RECORD EXCERPTS: Begin

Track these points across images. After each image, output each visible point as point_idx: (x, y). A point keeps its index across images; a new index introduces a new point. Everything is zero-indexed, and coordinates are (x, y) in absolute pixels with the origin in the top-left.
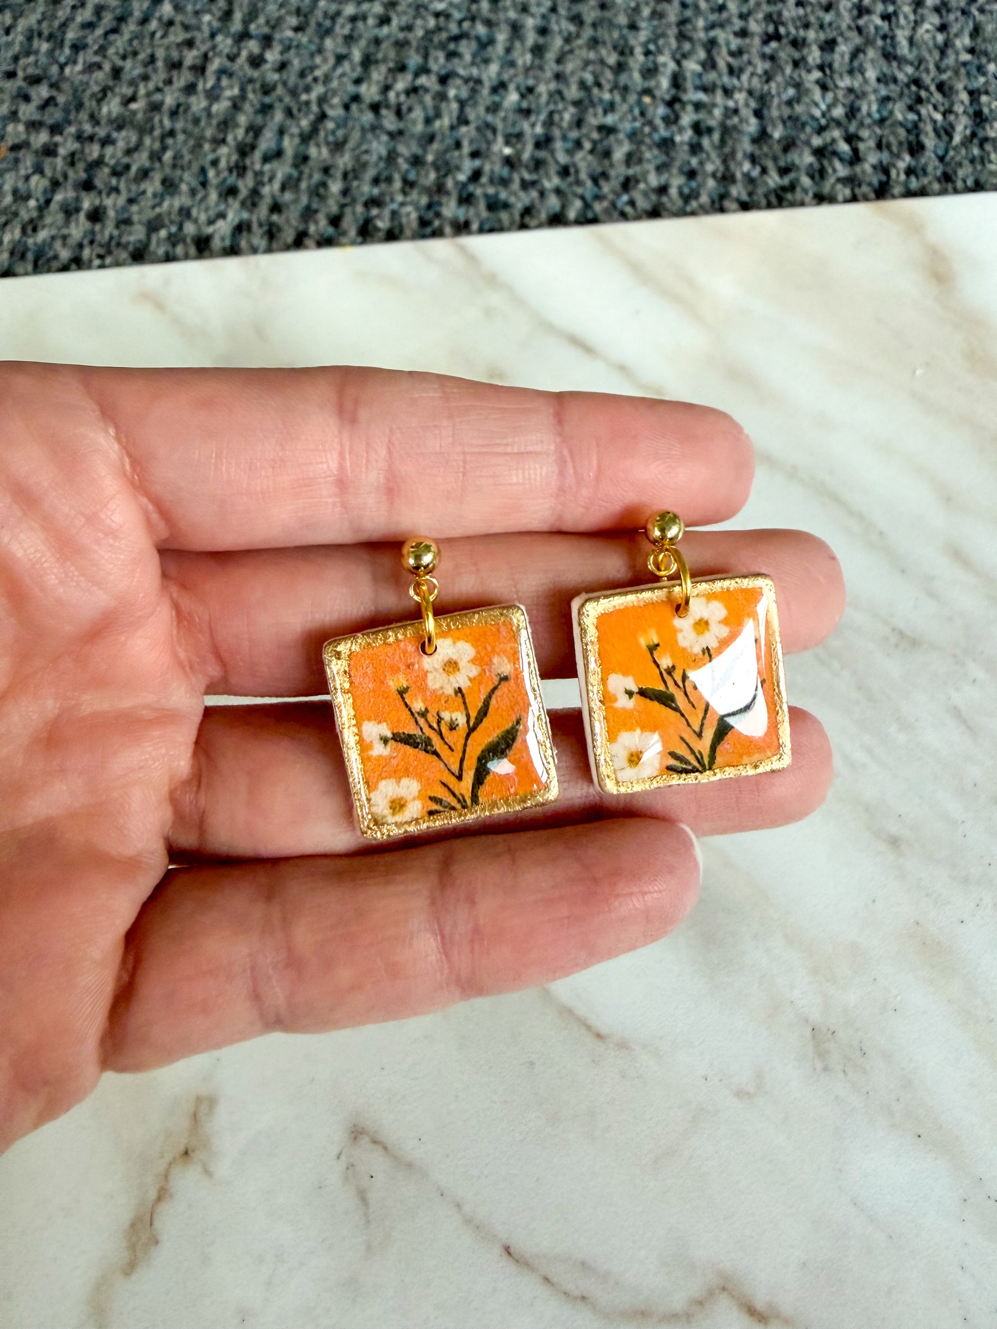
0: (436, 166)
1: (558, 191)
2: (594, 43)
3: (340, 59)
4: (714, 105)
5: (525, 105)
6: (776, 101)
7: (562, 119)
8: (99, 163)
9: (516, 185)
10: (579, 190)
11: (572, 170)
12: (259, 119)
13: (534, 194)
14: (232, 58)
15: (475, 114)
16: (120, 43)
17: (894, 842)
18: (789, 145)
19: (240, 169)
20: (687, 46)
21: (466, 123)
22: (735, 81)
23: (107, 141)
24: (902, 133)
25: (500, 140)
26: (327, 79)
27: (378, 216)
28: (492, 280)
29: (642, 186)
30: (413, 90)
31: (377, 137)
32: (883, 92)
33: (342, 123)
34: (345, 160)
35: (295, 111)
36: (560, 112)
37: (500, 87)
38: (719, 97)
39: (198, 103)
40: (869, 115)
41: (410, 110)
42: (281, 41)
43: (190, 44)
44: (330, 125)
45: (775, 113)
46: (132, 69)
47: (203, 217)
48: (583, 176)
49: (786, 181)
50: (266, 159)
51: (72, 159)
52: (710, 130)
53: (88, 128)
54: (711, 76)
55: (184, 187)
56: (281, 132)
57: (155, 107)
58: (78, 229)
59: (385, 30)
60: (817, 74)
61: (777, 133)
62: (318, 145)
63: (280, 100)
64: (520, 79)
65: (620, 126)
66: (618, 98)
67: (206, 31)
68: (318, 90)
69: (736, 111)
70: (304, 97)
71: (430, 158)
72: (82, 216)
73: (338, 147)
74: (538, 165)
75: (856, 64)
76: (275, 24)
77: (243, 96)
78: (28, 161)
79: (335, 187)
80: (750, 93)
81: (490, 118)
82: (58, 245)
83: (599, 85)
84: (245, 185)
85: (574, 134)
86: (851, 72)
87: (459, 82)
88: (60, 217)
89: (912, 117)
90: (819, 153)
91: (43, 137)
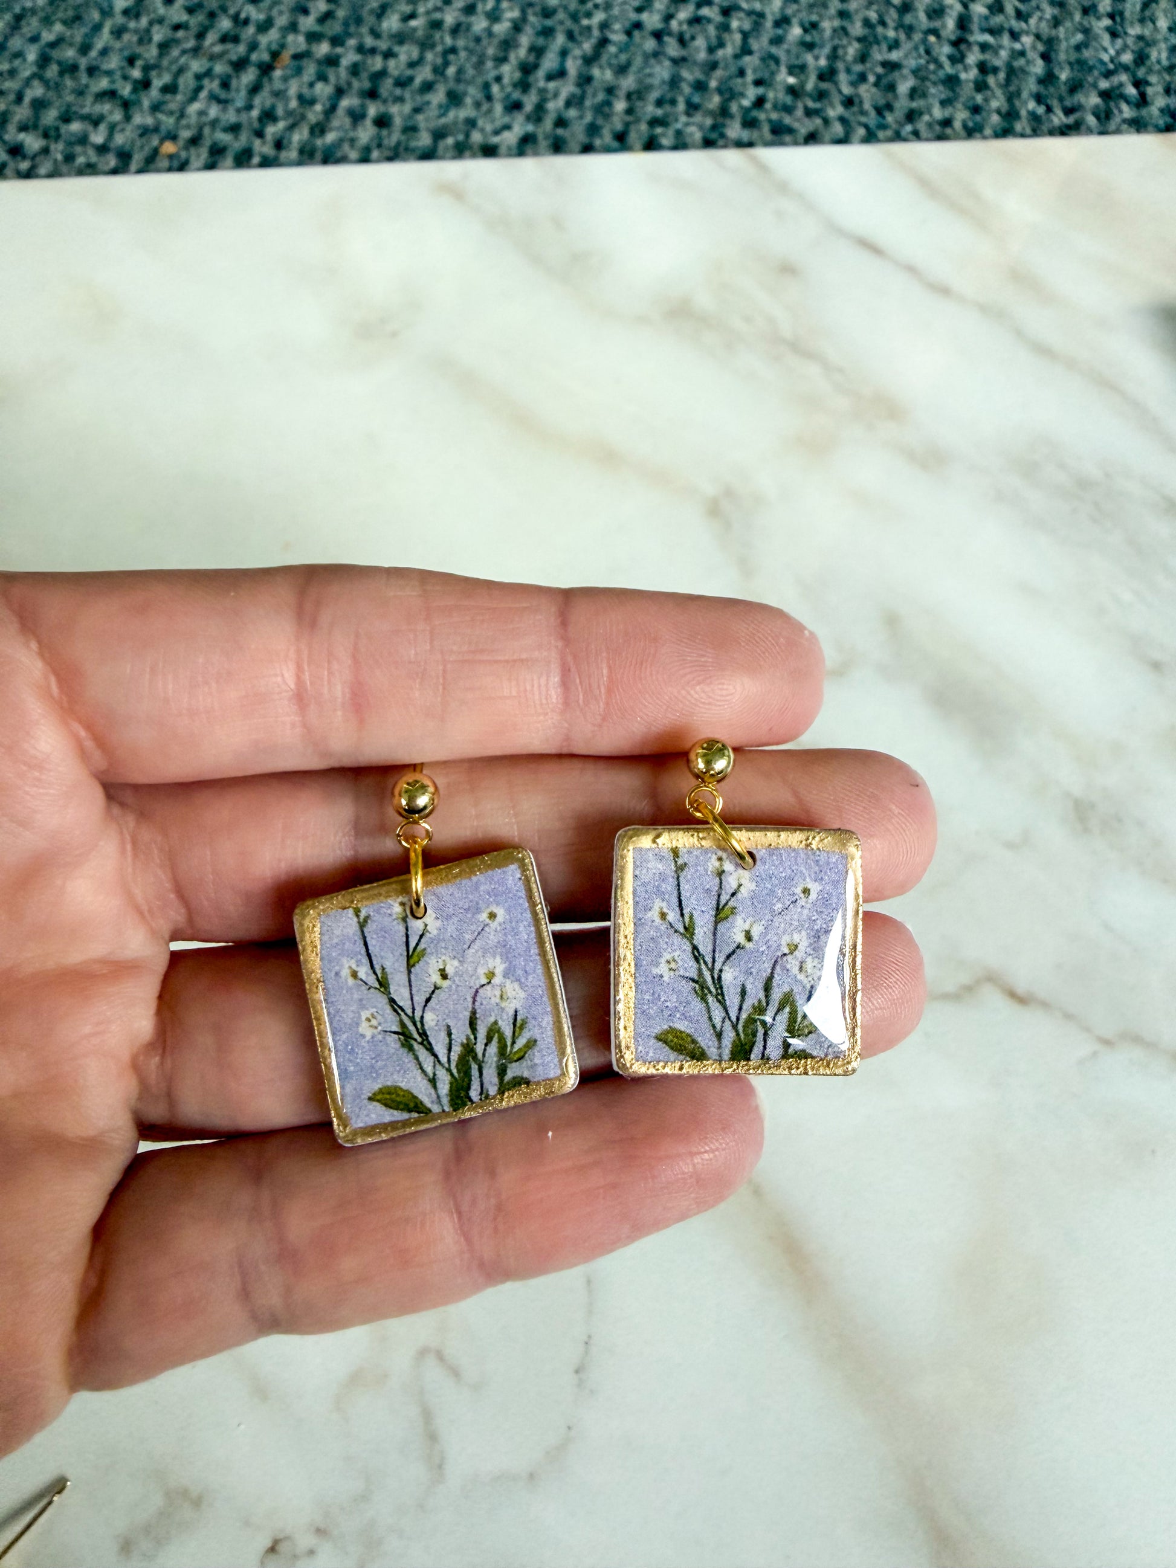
0: (719, 91)
1: (842, 120)
4: (1001, 47)
5: (808, 38)
6: (1064, 45)
7: (846, 53)
8: (383, 73)
9: (799, 112)
10: (863, 119)
11: (856, 100)
12: (541, 41)
13: (818, 121)
15: (760, 44)
18: (1075, 87)
19: (524, 86)
21: (750, 52)
22: (1023, 25)
23: (388, 55)
25: (783, 70)
27: (664, 135)
29: (926, 118)
30: (696, 20)
31: (660, 62)
33: (623, 48)
34: (628, 83)
35: (576, 33)
36: (844, 47)
37: (783, 21)
38: (1006, 40)
39: (479, 24)
40: (1159, 62)
41: (693, 38)
44: (612, 49)
45: (1062, 56)
47: (489, 128)
48: (867, 106)
50: (550, 77)
51: (355, 70)
52: (995, 70)
53: (369, 41)
54: (998, 19)
55: (468, 101)
56: (564, 53)
57: (437, 25)
58: (365, 133)
60: (1107, 22)
61: (1064, 76)
62: (601, 67)
63: (562, 23)
64: (803, 15)
65: (905, 63)
66: (902, 36)
68: (599, 16)
69: (1022, 53)
70: (585, 22)
71: (713, 84)
72: (368, 121)
73: (622, 70)
74: (821, 95)
75: (1147, 13)
77: (524, 19)
78: (310, 70)
79: (620, 106)
80: (1038, 37)
81: (774, 50)
82: (346, 146)
83: (883, 23)
84: (530, 102)
85: (858, 68)
86: (1142, 21)
87: (742, 15)
88: (347, 121)
90: (1106, 95)
91: (323, 48)
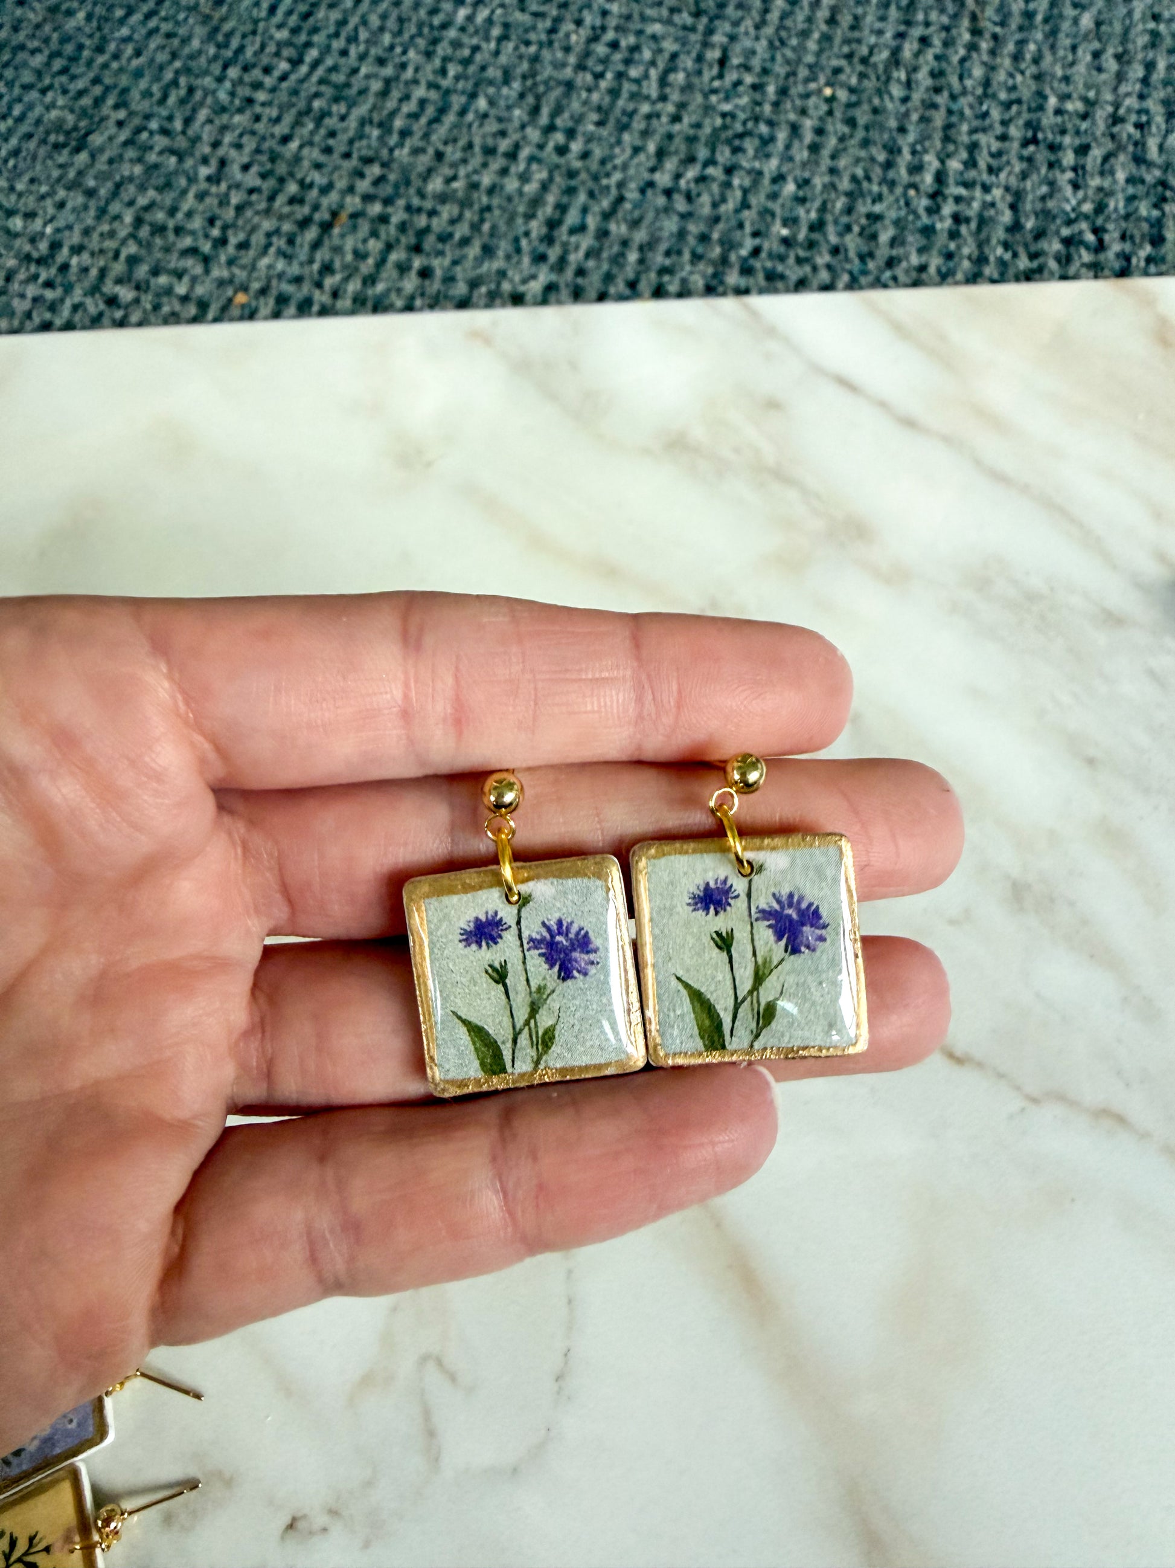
0: (721, 242)
1: (829, 267)
2: (865, 143)
3: (636, 150)
4: (973, 198)
5: (801, 193)
6: (1030, 197)
7: (834, 207)
8: (427, 230)
9: (791, 260)
10: (848, 266)
11: (842, 250)
12: (565, 200)
13: (807, 269)
14: (541, 147)
15: (757, 200)
16: (441, 131)
17: (1091, 762)
18: (1039, 234)
19: (549, 240)
20: (951, 148)
21: (749, 207)
22: (993, 178)
23: (432, 213)
24: (1145, 226)
25: (778, 222)
26: (625, 167)
27: (670, 282)
28: (771, 331)
29: (904, 264)
30: (702, 179)
31: (669, 218)
32: (1131, 190)
33: (637, 205)
34: (640, 236)
35: (597, 192)
36: (834, 202)
37: (779, 178)
38: (978, 193)
39: (511, 184)
40: (1116, 209)
41: (699, 195)
42: (584, 134)
43: (503, 134)
44: (628, 206)
45: (1028, 207)
46: (453, 153)
47: (517, 278)
48: (852, 254)
49: (1035, 264)
50: (573, 231)
51: (403, 227)
52: (967, 220)
53: (416, 202)
54: (972, 174)
55: (501, 253)
56: (585, 210)
57: (474, 186)
58: (410, 284)
59: (677, 127)
60: (1070, 175)
61: (1030, 224)
62: (618, 223)
63: (583, 183)
64: (798, 172)
65: (887, 214)
66: (885, 190)
67: (516, 123)
68: (617, 176)
69: (993, 205)
70: (605, 182)
71: (715, 236)
72: (413, 274)
73: (635, 224)
74: (811, 245)
75: (1107, 167)
76: (579, 119)
77: (551, 179)
78: (364, 227)
79: (633, 257)
80: (1007, 189)
81: (770, 205)
82: (393, 296)
83: (868, 178)
84: (553, 254)
85: (845, 219)
86: (1102, 173)
87: (742, 173)
88: (395, 274)
89: (1156, 213)
90: (1067, 242)
91: (376, 208)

RECORD EXCERPTS: End

ASSIGNMENT:
Could you transcribe the entries above word for word, from the line with "74: (538, 165)" down to the line with "90: (819, 153)", keeping both?

RESULT BELOW:
74: (538, 165)
75: (856, 64)
76: (275, 24)
77: (243, 96)
78: (28, 161)
79: (335, 187)
80: (750, 93)
81: (490, 118)
82: (58, 245)
83: (599, 85)
84: (245, 185)
85: (574, 134)
86: (851, 72)
87: (459, 82)
88: (60, 217)
89: (912, 117)
90: (819, 153)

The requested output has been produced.